SONG  (for String Quartet) is one slow movement.   Through most of it, a fairly long tune and its variations predominate.  Toward the end you may remark the neutral tetrachord, a half scale that lies half way between minor and major, a scale fragment built with three-quarter tones.  I was taught that this tetrachord, in classical Persian music, conveys a metaphysical consciousness beyond joy and sorrow.  

 

Three Small Whole Numbers  (String Quartet)
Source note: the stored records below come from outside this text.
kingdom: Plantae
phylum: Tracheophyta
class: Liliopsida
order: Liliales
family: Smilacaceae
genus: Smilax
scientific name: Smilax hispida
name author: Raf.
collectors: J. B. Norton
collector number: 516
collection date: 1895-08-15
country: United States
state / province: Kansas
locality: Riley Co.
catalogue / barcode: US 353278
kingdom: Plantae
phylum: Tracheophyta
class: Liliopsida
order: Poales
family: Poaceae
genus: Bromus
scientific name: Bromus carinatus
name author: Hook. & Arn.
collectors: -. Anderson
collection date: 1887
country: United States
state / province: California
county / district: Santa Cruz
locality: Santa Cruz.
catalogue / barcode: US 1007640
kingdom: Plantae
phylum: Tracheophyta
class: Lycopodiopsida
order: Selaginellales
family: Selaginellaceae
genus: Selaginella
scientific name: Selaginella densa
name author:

I wrote a quartet in 1997 titled “Three Small Numbers”.  The present composition is an extensively re-written version of that one, so extensively different that a modified title felt necessary.   Though the title has been lengthened 33%, the Quartet remains short, three bagatelles.  I think it will be perfectly apparent why these numbers are named for numbers.  It is a cliché that seems very true to me that musical sense and mathematical sense have some deep relation; yet how we hear number and the hard-to-count connections of music with number remain a grand mystery.

 

A Brief History of I Love You is—I’m not sure which—a composition or an instrument on which a composition can be performed.  Or perhaps partly each.   Though I’ve provided a few instructions, Rick Sacks, for whom I am developing this //composition or instrument// will decide much of what you hear as he improvises on his MalletKat in accordance with his own plans.  The MalletKat is laid out like a keyboard percussion instrument such as the vibraphone or marimba, but rather than making sound directly, it sends MIDI signals to a computer.  In realizing the computer program (with MAX) I benefited from the tremendous assistance of Emilio Guim, a jazz guitarist and composer from Ecuador now studying at York University.  Like me, he was a stranger to MAX when we started, but he has rapidly become expert, fixing my errors and omissions when I am foolish enough to try things on my own. 

 

Eurreal “Little Brother”  Montgomery 1906-1985 was a major force in the Chicago Piano School.  He was born in Louisiana and played in saloons there from the age of 11.  He knew Jelly Roll Morton from his childhood and was influence by his style.  He settled permanently in Chicago (where he had, earlier, made his first recordings) in 1942.  By the 60’s he was widely known and played internationally.  To hear his work in an arrangement for string quartet is, we believe unprecedented.  Westcott’s selection and ingenious adaptation demonstrates the variety and reliability of Little Brother’s style.

 

Leon Bismark ”Bix” Beiderbecke (1903-1931) played cornet and piano and composed and is regarded as a founder of the jazz ballad style.   A decisive factor in his short life and career was his work with the Paul Whiteman Orchestra, perhaps the conduit of the strong classical music influences in his style.  Bill Westcott’s medley brings together three of his signature compositions and improvisations.

 

Ludvig v. Beethoven’s sixth piano sonata, Op. 10 No. 2 in F, is rather short.  The three movements are marked Allegro, Allegretto and Presto.  He published this and many other early works in 1797-98, when he was 27 but probably wrote and played them a few years earlier.  Beethoven, who was quite critical of his own piano music, like this one a lot.  I’ll say a bit more before I play.